何故か、衝撃はなかった。寧ろ妙に納得していた。
自分は「悪しき存在」だと、物心ついた頃からそう思い込んで来た。根拠はない。両親は深く愛してくれたし、与えられなかったものは何一つとしてない。それなのに何故か壬生の心には強固なまでの自己否定感がいつの間にか植え付けられていた。
きっと、気付いていたのだろうと思う。本能で。
心はきっと、知っていたのだろう。
母が命を保っているのは、おそらく壬生自身が鍛錬を積んで来たその成果によるのだろう。実際、壬生が拳武館に入ってから母の病状はかなり回復した。今までは、自分がしっかりと進路を進みしかも鳴瀧という理解者を得た御陰で、母親も治療に専念できるようになった結果だとばかり思っていたが。

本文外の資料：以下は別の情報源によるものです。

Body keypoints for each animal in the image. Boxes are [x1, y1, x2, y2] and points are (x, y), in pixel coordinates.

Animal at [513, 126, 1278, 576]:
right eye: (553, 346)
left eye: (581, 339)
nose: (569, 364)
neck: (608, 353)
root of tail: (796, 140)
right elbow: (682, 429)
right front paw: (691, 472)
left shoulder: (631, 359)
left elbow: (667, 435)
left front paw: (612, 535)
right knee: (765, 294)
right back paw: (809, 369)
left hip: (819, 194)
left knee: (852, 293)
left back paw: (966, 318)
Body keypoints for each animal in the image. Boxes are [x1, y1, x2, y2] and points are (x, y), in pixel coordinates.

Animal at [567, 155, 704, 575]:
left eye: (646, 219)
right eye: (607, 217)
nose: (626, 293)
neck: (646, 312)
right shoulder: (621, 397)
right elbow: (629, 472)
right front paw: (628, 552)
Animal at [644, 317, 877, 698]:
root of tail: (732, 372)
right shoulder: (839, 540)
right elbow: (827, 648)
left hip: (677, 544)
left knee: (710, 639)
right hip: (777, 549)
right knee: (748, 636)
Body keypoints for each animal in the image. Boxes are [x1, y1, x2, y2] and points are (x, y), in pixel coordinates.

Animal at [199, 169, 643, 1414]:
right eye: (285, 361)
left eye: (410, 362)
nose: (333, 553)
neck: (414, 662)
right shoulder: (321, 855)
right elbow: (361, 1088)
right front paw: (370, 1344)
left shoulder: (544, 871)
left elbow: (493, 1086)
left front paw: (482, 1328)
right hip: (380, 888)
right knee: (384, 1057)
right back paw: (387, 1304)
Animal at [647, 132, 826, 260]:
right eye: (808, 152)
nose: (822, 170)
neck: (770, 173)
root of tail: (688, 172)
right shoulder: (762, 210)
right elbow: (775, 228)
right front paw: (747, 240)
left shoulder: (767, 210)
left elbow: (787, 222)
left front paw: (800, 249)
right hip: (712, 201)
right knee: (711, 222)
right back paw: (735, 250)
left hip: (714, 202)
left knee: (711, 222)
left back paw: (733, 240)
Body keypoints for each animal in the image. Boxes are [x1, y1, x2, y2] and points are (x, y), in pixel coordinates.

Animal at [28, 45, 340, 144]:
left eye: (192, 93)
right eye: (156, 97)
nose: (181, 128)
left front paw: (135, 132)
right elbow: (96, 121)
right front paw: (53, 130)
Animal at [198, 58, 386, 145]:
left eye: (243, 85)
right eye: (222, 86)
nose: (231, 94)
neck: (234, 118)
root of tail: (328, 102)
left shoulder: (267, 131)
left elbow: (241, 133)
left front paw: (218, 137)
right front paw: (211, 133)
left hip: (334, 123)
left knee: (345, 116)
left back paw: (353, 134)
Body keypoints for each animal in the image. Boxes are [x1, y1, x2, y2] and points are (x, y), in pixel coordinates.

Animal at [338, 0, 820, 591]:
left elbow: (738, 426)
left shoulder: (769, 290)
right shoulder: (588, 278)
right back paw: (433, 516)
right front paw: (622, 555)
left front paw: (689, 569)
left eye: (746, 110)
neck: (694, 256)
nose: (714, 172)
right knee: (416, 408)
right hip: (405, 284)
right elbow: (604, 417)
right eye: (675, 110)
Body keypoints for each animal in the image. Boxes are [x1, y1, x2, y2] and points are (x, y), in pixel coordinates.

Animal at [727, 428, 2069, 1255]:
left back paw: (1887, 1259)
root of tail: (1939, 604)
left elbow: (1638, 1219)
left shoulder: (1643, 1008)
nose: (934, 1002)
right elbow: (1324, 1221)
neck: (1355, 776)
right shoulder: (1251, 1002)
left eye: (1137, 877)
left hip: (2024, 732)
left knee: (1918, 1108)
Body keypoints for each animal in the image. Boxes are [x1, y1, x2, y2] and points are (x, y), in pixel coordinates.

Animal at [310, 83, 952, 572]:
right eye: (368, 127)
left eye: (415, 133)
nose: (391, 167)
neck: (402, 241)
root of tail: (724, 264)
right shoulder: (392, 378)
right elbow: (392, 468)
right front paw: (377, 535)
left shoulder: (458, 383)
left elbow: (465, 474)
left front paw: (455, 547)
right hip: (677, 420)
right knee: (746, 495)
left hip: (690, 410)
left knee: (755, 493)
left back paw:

そう、壬生は疑わなかった。書に書かれていた事は真実だと、受け入れた。
自分は徒手空拳陰の継承者であるだけではなく、地脈の陰気を天へと還元するための装置なのだと。
器である自分が抑えきれないままに垂れ流した陰気が周囲の人々の陽気を蝕み、そして病を与え、死に至らしめてきたのだと。
それを、事実として。
壬生は思い出す。龍麻は、自分は異形を惹き付けるのだと言っていた。
それはおそらく龍麻が陽の気を多く受けている結果、それを喰らおうと異形が寄ってくるのだろう。あるいは龍麻の陽気が中和を謀って自ら異形を招いているのかもしれない。
この重みを、自分が背負う遥か以前から龍麻は背負っていたのだ。
自分が只存在しているだけで自分が愛する存在に危険を、場合によっては死を与える事になるという、重すぎる事実を。
龍麻がこの書を渡す時に戸惑っていた理由が、今なら分かる。
でもだから。
自分は今、龍麻の元にいかなければならない。